Ответил тюльпан «Да, мадам, Ваш ум затуманен. Известно, что без воздуха цветок завянет. Но если роза хочет, кто может быть против! Розы прекрасны всегда! При любой погоде! Форточку не открывают? Глупость. Пустое... Жарко, конечно...» Ночью Завяли двое.
Наутро хозяйка не без огорчения Отнесла на помойку два засохших растения.
Перевод с польского, оригинал - Jan Brzechwa Tulipan i róża
W jednym stali wazonie tulipan i róża. Rzekł tulipan: „Dalipan, Że to mnie oburza, Pokoju nikt nie wietrzy, duszno niesłychanie, W takiej temperaturze żyć nie jestem w stanie. Lufcik niech gospodyni przynajmniej otworzy, Już wczoraj źle się czułem, a dziś - jeszcze gorzej!”
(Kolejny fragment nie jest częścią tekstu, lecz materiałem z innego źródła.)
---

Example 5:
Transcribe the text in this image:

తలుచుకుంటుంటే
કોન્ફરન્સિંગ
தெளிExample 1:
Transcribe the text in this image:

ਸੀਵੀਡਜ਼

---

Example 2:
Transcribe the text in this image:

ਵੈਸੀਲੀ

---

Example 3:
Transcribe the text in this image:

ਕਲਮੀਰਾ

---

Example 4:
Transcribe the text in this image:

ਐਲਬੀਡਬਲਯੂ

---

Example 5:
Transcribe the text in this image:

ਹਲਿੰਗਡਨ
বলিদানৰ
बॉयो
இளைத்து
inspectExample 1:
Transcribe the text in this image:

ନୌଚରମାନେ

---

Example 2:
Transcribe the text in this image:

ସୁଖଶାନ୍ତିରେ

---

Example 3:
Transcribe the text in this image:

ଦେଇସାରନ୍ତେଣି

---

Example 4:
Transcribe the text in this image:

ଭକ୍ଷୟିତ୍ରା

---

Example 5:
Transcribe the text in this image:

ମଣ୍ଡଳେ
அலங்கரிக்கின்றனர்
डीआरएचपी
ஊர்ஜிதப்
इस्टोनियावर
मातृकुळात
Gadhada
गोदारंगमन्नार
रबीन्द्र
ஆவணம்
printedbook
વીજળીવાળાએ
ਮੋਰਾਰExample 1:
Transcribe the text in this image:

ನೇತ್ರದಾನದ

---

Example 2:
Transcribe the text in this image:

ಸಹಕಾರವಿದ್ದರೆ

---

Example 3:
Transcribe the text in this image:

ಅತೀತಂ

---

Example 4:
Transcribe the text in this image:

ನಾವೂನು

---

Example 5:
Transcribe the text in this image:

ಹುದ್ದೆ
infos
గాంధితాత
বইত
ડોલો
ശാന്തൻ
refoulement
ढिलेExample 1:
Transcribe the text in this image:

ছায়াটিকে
Odrzecze na to róża: „Panie Tulipanie, Proszę, niech pan nie nudzi i kwękać przestanie. Egoista i sobek z pana! Jak pan może Domagać się wietrzenia, gdy chłód jest na dworze? Jeśli pan nie zamilknie - język panu przytnę! Zdrowie mam takie kruche, płatki aksamitne, Łodyżki delikatne, przeciągów się boję, Zaraz dreszczy dostaję, gdy wietrzą pokoje, Woń, barwę mogę stracić przy lada chorobie, A pana to nie wzrusza. Pan myśli o sobie!”
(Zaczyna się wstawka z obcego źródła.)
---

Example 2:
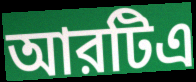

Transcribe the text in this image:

আরটিএ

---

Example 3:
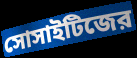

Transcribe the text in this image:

সোসাইটিজের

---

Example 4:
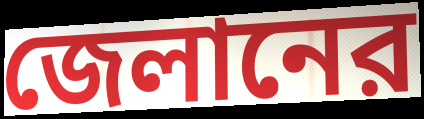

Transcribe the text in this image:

জেলানের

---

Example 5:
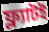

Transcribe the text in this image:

ফ্ল্যাটই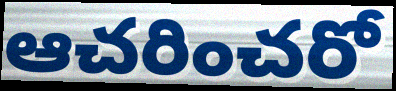
ఆచరించరోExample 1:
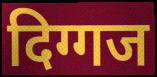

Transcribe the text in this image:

दिग्गज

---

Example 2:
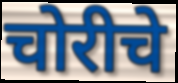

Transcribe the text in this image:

चोरीचे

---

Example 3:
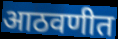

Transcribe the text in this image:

आठवणीत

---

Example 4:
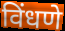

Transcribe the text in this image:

विंधणे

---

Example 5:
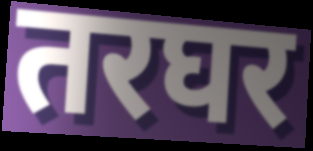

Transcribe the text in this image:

तरघरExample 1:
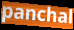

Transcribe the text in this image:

panchal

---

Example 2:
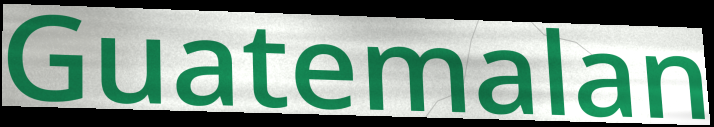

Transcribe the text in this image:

Guatemalan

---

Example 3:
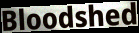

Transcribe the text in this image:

Bloodshed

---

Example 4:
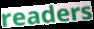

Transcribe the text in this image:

readers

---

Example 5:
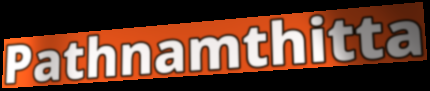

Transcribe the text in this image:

PathnamthittaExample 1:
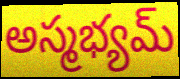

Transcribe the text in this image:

అస్మభ్యమ్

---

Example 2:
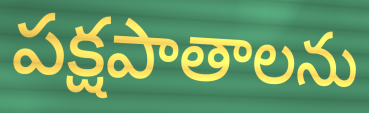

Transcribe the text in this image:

పక్షపాతాలను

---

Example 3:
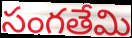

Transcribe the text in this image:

సంగతేమి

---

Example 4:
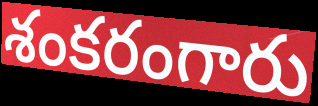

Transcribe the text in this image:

శంకరంగారు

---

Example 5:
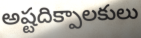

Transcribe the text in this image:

అష్టదిక్పాలకులు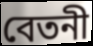
বেতনী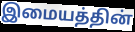
இமையத்தின்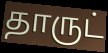
தாருட்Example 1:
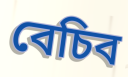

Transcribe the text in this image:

বেচিব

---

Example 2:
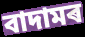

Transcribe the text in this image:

বাদামৰ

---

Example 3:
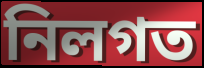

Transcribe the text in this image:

নিলগত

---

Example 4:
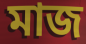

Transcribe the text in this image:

মাজ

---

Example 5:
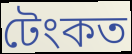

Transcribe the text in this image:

টেংকত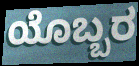
ಯೊಬ್ಬರ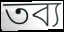
তব্যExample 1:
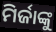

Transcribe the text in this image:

ମିର୍ଜାଙ୍କୁ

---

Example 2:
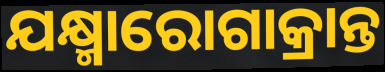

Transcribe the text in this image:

ଯକ୍ଷ୍ମାରୋଗାକ୍ରାନ୍ତ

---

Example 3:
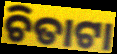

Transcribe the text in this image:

ଚିତାଟା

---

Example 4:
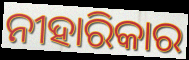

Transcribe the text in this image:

ନୀହାରିକାର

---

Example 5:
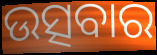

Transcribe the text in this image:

ଉତ୍ସବାରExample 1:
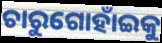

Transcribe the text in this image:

ଚାରୁଗୋହାଁଇକୁ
Rzekł tulipan: „Dalipan, Sądzi pani błędnie, Wiadomo, że kwiat każdy bez powietrza więdnie, Lecz jeśli pani każe - chętnie się poświęcę, Dla pięknej róży - wszystko! I nie mówmy więcej! Okna pozamykane niech będą. Pokoje Nieprzewietrzane. Trudno!” I zwiędli oboje.
Nazajutrz gospodyni, żałując tej straty, Wyrzuciła na śmietnik dwa zwiędnięte kwiaty.